• [Work instruction]
Reproduce the material word for word, from its first line through the line containing "Master Cadre Scrutiny Notification".

• [Records]
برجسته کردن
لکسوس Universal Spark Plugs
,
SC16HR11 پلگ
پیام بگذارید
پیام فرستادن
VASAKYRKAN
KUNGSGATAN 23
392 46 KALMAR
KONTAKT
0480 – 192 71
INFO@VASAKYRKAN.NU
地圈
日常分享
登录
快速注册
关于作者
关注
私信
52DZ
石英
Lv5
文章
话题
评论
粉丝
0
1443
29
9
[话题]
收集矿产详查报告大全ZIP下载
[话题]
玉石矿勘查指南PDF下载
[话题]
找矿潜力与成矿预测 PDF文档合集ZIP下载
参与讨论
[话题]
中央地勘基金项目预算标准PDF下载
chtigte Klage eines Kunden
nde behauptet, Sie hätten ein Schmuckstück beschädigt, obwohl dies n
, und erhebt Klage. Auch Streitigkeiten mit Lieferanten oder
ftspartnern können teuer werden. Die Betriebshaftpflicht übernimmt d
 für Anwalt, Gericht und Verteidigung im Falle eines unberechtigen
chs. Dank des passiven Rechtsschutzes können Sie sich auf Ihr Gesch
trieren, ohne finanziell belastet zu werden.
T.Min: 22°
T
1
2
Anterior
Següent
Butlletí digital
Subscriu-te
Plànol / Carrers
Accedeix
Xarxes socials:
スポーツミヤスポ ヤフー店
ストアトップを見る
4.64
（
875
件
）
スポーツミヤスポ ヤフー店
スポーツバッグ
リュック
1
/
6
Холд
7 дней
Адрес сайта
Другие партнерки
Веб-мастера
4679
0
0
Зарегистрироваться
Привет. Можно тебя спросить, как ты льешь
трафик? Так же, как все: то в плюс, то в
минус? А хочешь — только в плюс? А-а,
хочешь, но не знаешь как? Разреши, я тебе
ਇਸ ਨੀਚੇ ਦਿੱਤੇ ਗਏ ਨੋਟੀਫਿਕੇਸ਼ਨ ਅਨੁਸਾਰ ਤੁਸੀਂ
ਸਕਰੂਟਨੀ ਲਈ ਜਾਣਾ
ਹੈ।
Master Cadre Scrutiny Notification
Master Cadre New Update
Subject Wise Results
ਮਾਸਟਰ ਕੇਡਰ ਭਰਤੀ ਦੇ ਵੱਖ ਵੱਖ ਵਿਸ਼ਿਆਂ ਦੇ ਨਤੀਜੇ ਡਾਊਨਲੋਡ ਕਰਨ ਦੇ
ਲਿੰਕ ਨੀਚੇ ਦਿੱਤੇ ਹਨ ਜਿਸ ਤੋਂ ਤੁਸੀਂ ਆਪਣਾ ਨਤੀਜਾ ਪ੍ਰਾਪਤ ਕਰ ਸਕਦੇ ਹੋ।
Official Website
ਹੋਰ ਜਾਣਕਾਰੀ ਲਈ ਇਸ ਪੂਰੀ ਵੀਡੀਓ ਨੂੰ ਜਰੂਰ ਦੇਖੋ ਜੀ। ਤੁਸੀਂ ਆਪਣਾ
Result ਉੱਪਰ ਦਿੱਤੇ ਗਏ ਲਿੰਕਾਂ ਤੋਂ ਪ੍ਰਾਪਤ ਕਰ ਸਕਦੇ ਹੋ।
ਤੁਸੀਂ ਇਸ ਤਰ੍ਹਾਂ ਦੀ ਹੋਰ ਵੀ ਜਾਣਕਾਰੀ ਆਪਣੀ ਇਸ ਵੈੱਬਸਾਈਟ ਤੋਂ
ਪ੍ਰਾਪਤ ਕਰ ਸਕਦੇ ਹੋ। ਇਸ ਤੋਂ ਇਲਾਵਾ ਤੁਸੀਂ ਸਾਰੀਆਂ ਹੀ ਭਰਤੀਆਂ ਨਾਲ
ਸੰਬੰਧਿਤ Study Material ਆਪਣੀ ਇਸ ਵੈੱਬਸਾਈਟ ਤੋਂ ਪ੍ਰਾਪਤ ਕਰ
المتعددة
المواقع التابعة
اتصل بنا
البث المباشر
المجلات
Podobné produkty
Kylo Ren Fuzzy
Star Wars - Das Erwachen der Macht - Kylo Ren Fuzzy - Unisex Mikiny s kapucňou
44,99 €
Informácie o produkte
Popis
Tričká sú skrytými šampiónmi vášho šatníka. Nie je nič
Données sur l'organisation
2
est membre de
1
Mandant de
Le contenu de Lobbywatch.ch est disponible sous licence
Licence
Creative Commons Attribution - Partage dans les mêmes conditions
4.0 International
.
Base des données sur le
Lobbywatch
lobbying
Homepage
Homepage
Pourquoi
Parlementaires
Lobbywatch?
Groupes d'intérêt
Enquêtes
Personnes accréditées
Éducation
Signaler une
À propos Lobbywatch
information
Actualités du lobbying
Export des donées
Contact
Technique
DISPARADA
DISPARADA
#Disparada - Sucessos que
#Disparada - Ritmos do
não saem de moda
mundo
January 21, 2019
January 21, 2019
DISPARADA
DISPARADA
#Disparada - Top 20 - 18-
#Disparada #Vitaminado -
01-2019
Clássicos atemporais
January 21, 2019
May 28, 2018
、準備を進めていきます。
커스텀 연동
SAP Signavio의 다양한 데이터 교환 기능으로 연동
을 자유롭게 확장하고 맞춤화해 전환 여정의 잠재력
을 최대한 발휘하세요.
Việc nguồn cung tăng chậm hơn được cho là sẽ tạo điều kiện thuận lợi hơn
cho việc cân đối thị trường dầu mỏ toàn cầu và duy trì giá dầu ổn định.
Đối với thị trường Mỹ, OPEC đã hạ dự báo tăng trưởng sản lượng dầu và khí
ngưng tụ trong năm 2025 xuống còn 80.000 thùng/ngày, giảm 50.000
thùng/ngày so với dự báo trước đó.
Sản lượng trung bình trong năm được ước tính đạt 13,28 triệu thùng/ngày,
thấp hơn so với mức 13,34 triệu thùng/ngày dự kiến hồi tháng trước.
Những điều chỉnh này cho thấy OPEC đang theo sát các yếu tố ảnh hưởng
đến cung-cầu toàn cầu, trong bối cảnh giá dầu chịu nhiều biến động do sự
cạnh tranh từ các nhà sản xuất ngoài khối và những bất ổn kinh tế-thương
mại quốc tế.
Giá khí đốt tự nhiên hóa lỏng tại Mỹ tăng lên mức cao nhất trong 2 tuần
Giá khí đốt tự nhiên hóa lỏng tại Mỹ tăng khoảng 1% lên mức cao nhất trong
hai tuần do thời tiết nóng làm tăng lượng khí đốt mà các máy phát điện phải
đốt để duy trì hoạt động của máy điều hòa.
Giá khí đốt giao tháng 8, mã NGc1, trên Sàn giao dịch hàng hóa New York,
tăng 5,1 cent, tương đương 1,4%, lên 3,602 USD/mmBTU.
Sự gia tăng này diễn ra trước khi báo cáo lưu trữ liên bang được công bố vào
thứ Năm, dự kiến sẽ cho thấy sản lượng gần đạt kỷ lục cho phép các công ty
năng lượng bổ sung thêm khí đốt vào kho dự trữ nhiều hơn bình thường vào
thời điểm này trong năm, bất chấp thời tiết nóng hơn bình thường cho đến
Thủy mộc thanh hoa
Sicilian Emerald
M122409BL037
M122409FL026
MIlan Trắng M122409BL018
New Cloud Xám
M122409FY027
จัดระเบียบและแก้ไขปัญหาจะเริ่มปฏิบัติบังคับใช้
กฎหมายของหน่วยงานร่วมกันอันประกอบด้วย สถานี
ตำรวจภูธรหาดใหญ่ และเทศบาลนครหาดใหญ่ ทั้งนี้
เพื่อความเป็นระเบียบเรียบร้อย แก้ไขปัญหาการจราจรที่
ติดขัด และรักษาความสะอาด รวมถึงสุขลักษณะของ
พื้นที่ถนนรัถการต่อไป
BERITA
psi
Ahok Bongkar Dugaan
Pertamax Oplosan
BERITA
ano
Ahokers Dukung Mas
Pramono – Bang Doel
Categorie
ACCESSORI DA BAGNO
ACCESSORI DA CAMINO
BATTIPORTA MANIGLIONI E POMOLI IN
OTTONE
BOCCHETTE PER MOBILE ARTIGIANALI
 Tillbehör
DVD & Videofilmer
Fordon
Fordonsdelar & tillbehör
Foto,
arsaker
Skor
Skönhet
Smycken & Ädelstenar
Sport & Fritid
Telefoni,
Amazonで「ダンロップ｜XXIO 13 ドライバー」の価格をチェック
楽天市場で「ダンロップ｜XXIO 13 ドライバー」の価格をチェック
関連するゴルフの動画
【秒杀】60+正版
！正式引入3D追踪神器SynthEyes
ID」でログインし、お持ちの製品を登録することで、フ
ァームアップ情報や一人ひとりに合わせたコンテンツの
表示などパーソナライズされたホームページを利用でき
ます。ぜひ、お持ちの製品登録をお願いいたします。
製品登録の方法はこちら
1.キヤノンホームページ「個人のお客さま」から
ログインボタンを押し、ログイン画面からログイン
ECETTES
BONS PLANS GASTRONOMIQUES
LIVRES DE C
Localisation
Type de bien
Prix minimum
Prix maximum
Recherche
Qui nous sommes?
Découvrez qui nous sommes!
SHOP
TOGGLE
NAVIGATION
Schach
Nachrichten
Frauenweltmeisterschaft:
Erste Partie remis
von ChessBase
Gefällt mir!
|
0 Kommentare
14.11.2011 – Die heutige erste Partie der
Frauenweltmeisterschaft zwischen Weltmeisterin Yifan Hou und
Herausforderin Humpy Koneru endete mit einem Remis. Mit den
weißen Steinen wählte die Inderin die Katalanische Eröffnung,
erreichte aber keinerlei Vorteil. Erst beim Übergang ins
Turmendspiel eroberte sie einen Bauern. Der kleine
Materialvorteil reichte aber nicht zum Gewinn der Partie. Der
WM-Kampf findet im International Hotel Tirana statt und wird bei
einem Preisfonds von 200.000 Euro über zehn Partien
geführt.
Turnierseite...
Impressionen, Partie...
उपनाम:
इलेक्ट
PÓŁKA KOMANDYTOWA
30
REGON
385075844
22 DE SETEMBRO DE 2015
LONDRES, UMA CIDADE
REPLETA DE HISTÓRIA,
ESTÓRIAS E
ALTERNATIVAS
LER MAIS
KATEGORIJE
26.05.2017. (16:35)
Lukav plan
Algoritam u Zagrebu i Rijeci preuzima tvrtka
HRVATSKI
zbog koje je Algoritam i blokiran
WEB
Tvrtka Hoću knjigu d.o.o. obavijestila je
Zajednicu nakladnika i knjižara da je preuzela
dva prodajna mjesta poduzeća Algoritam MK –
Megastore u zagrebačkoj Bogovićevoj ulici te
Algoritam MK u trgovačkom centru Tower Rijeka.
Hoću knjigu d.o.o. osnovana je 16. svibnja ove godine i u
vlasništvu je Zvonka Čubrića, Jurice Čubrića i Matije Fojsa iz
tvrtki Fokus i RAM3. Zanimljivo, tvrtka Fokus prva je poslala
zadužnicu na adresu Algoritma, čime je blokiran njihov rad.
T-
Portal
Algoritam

• [Answer to this exercise]
برجسته کردن
لکسوس Universal Spark Plugs
,
SC16HR11 پلگ
پیام بگذارید
پیام فرستادن
VASAKYRKAN
KUNGSGATAN 23
392 46 KALMAR
KONTAKT
0480 – 192 71
INFO@VASAKYRKAN.NU
地圈
日常分享
登录
快速注册
关于作者
关注
私信
52DZ
石英
Lv5
文章
话题
评论
粉丝
0
1443
29
9
[话题]
收集矿产详查报告大全ZIP下载
[话题]
玉石矿勘查指南PDF下载
[话题]
找矿潜力与成矿预测 PDF文档合集ZIP下载
参与讨论
[话题]
中央地勘基金项目预算标准PDF下载
chtigte Klage eines Kunden
nde behauptet, Sie hätten ein Schmuckstück beschädigt, obwohl dies n
, und erhebt Klage. Auch Streitigkeiten mit Lieferanten oder
ftspartnern können teuer werden. Die Betriebshaftpflicht übernimmt d
 für Anwalt, Gericht und Verteidigung im Falle eines unberechtigen
chs. Dank des passiven Rechtsschutzes können Sie sich auf Ihr Gesch
trieren, ohne finanziell belastet zu werden.
T.Min: 22°
T
1
2
Anterior
Següent
Butlletí digital
Subscriu-te
Plànol / Carrers
Accedeix
Xarxes socials:
スポーツミヤスポ ヤフー店
ストアトップを見る
4.64
（
875
件
）
スポーツミヤスポ ヤフー店
スポーツバッグ
リュック
1
/
6
Холд
7 дней
Адрес сайта
Другие партнерки
Веб-мастера
4679
0
0
Зарегистрироваться
Привет. Можно тебя спросить, как ты льешь
трафик? Так же, как все: то в плюс, то в
минус? А хочешь — только в плюс? А-а,
хочешь, но не знаешь как? Разреши, я тебе
ਇਸ ਨੀਚੇ ਦਿੱਤੇ ਗਏ ਨੋਟੀਫਿਕੇਸ਼ਨ ਅਨੁਸਾਰ ਤੁਸੀਂ
ਸਕਰੂਟਨੀ ਲਈ ਜਾਣਾ
ਹੈ।
Master Cadre Scrutiny Notification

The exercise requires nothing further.